Va all’asta quel che resta di Hef
Tra venerdì 30 novembre e sabato 1 dicembre la Juliens, casa d’aste di Beverly Hills specializzata in oggetti dello show biz, metterà in vendita molti degli effetti personali di Hugh Hefner il fondatore di Playboy scomparso ormai da un anno.
La leggendaria Playboy Mansion (non più teatro di feste che fino all’inizio degli ottanta spesso si trasformavano in orge) è stata già venduta a un centimilionario del junk food per oltre 100 milioni di dollari, compresi terreni adiacenti, zoo poi smantellato, e dependance dove le playmate vivevano segregate e con orari militari per soddisfare un uomo che da ormai anni era l’ombra della caricatura di se stesso.
La speranza delle ragazze (anni fa dell’America profonda, oggi dell’Est Europa extra comunitario) di diventare famose non si è mai spenta a conferma di quale che diceva Weinstein a chi lo rifiutava: “ti rendi conto di quante vorrebbero essere al tuo posto?”
Questo weekend tocca dunque agli oggetti personali di Hef, alcuni interessanti (la pipa o la famosa giacca da camera arriveranno a ventimila dollari, si dice) altri chiaramente trovati nella Mansion probabilmente sconosciuti persino al proprietario (il poster di un reality show degli anni 2000).
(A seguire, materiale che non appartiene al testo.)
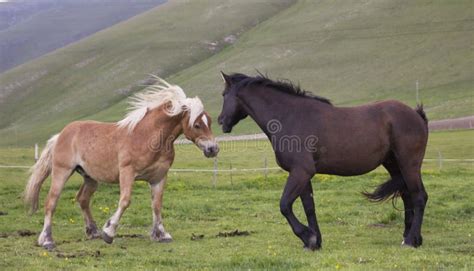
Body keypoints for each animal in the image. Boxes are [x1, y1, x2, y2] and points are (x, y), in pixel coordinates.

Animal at [24, 77, 218, 251]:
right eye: (197, 124)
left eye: (210, 121)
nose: (213, 149)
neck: (147, 137)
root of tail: (61, 134)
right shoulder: (127, 173)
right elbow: (125, 201)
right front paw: (108, 232)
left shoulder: (159, 177)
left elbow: (157, 205)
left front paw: (161, 234)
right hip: (62, 171)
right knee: (51, 202)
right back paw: (47, 240)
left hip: (90, 178)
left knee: (83, 199)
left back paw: (92, 231)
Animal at [218, 72, 430, 251]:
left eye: (223, 94)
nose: (221, 121)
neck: (290, 117)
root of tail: (416, 114)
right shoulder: (303, 175)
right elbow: (309, 208)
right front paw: (314, 242)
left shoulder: (301, 172)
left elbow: (285, 205)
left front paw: (307, 236)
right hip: (394, 165)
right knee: (406, 195)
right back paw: (408, 236)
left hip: (409, 165)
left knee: (419, 196)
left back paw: (411, 240)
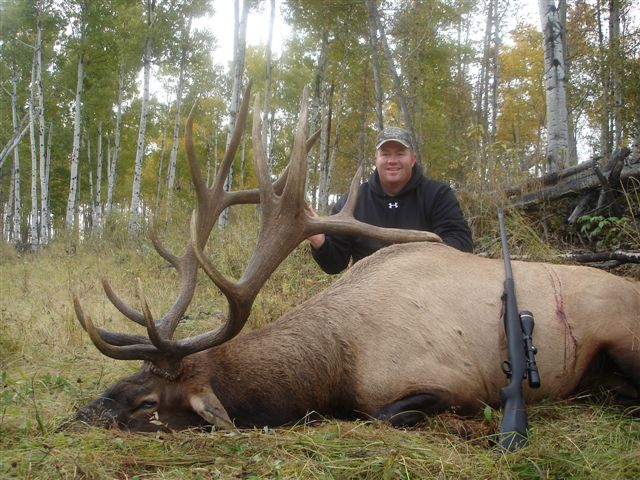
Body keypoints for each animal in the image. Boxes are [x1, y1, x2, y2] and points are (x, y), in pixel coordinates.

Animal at [74, 85, 640, 433]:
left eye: (149, 402)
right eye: (125, 379)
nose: (78, 416)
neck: (336, 366)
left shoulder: (446, 381)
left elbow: (379, 415)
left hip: (622, 337)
Tutti tristi ricordi di un uomo geniale nella prima parte della sua vita: dal 1949 ai primi anni Sessanta ha mostrato al mondo il volto lascivo e sessista dell’America, e le sue contraddizioni ben nascoste dalla facciata puritana anglosassone; poi sempre più trascinato verso la volgarità triste e ripetitiva della pornografia; fino alla sua sconfitta il giorno che è nato internet.
Una sconfitta che è stata in realtà una lunga agonia come si intravede nelle foto di vestiti usati di moda negli anni Settanta, nelle scarpe scalcagnate, o nell’orologio con la scritta “time to fuck” sul quadrante. Immagine dei tempi in cui anche le cameriere dei bar di LA si vantavano di serate con partner multipli nella famosa grotta della piscina in stile “laguna blu”.
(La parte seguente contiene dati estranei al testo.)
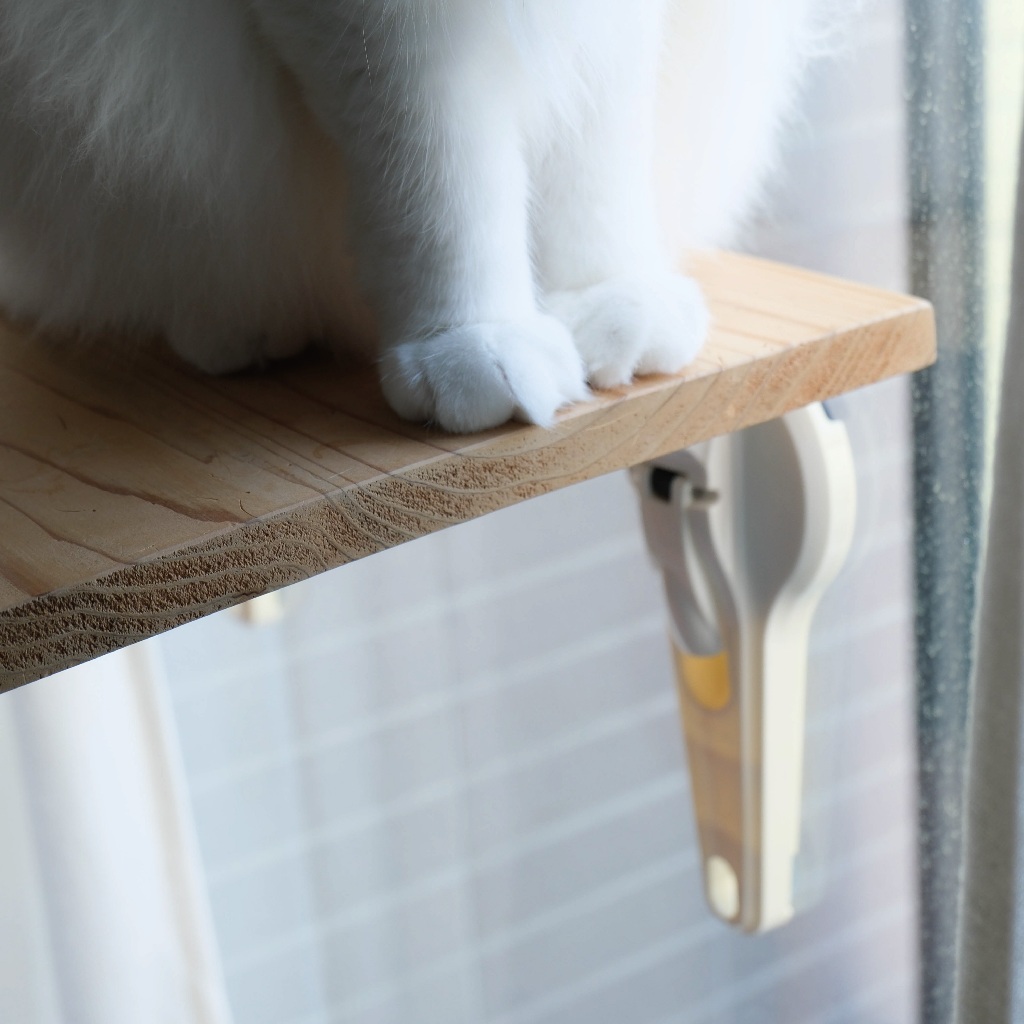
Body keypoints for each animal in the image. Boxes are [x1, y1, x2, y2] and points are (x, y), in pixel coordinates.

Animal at [0, 0, 825, 433]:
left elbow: (593, 156)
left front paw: (601, 296)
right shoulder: (383, 28)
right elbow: (437, 174)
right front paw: (473, 339)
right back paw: (243, 327)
Rimane poco o nulla di quello che invece la rivista ha lasciato quando Hef era davvero potente: la difesa della libertà di stampa ed espressione, e la prova del perfetto funzionamento del sistema americano secondo cui quella libertà protegge i più dalle limitazioni imposte dallo Stato.
Di questo principio difeso da Hef rimangono solo dieci parole nascoste tra centinaia di lotti noiosi e piatti come era diventato Playboy costretto, alla fine, ad abbandonare i nudi per differenziarsi dai concorrenti via internet sempre più spinti.
L’incasso della mesta asta sarà devoluto a una fondazione non profit che difende l’emendamento costituzionale sulla libertà di espressione: in nome dello stesso Hef.
Nell’America di oggi si incrociano un presidente che ammira il “liberale” Putin, ma che allo stesso tempo era frequentatore ed utilizzatore (non finale) delle feste di uno dei più accesi liberal di Hollywood. Quel liberal che mostra il volto del cambiamento dell’America nella galleria nelle foto sui suoi passaporti (anche quelli in vendita in nome della libertà di espressione).
Negli anni Settanta ha i capelli lunghi alla moda, il sorriso di chi si crogiola nella sua potenza, nella notorietà e, perché no, nell’invidia di milioni di uomini, e nel desiderio (che importa se è per ragioni sbagliate) delle donne; negli anni 2000 non è un affascinante signore, ma un vecchietto spento da crociera di pensionati con un’espressione che ricorda un clown dal ghigno satanico.